[[ DATA EXTRACTS open ]]

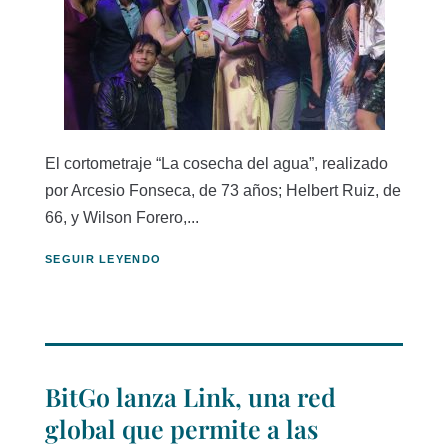
El cortometraje “La cosecha del agua”, realizado
por Arcesio Fonseca, de 73 años; Helbert Ruiz, de
66, y Wilson Forero,...
SEGUIR LEYENDO
BitGo lanza Link, una red
global que permite a las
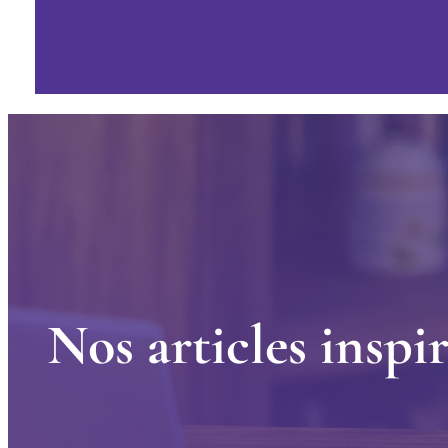
N
o
s
a
r
t
i
c
l
e
s
i
n
s
p
i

[[ DATA EXTRACTS closed ]]

*YOUR OBJECTIVE*. Take the records above and transcribe them exactly, dropping every picture.

*SOLUTION FOR THIS TASK*.
El cortometraje “La cosecha del agua”, realizado
por Arcesio Fonseca, de 73 años; Helbert Ruiz, de
66, y Wilson Forero,...
SEGUIR LEYENDO
BitGo lanza Link, una red
global que permite a las
N
o
s
a
r
t
i
c
l
e
s
i
n
s
p
i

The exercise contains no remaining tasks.